* Exercise requirements:
Copy out, without any change, the lines of the material from the one containing "этом файле описывается" through the end of the material, including both ends.

* Source data:
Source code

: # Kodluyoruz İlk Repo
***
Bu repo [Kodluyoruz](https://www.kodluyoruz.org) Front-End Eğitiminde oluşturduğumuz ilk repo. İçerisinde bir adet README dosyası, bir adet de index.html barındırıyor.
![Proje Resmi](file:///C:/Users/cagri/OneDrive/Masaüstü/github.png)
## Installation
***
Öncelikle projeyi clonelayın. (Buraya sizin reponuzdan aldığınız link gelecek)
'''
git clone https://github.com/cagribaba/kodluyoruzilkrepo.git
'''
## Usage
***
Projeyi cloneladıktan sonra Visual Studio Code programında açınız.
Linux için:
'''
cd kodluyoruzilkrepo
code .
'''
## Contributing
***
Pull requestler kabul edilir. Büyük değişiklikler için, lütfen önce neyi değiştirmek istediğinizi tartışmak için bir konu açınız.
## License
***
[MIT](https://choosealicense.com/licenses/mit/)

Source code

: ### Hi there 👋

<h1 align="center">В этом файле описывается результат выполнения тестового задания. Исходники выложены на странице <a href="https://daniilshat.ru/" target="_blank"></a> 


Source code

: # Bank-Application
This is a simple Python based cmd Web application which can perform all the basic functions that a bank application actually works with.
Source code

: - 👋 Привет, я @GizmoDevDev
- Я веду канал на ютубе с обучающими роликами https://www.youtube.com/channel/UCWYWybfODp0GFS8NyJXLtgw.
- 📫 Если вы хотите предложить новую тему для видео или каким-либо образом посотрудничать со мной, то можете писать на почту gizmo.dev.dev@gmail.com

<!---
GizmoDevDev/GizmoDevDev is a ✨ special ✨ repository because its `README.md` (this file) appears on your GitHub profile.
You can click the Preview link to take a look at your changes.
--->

* Result of the task:
<h1 align="center">В этом файле описывается результат выполнения тестового задания. Исходники выложены на странице <a href="https://daniilshat.ru/" target="_blank"></a> 


Source code

: # Bank-Application
This is a simple Python based cmd Web application which can perform all the basic functions that a bank application actually works with.
Source code

: - 👋 Привет, я @GizmoDevDev
- Я веду канал на ютубе с обучающими роликами https://www.youtube.com/channel/UCWYWybfODp0GFS8NyJXLtgw.
- 📫 Если вы хотите предложить новую тему для видео или каким-либо образом посотрудничать со мной, то можете писать на почту gizmo.dev.dev@gmail.com

<!---
GizmoDevDev/GizmoDevDev is a ✨ special ✨ repository because its `README.md` (this file) appears on your GitHub profile.
You can click the Preview link to take a look at your changes.
--->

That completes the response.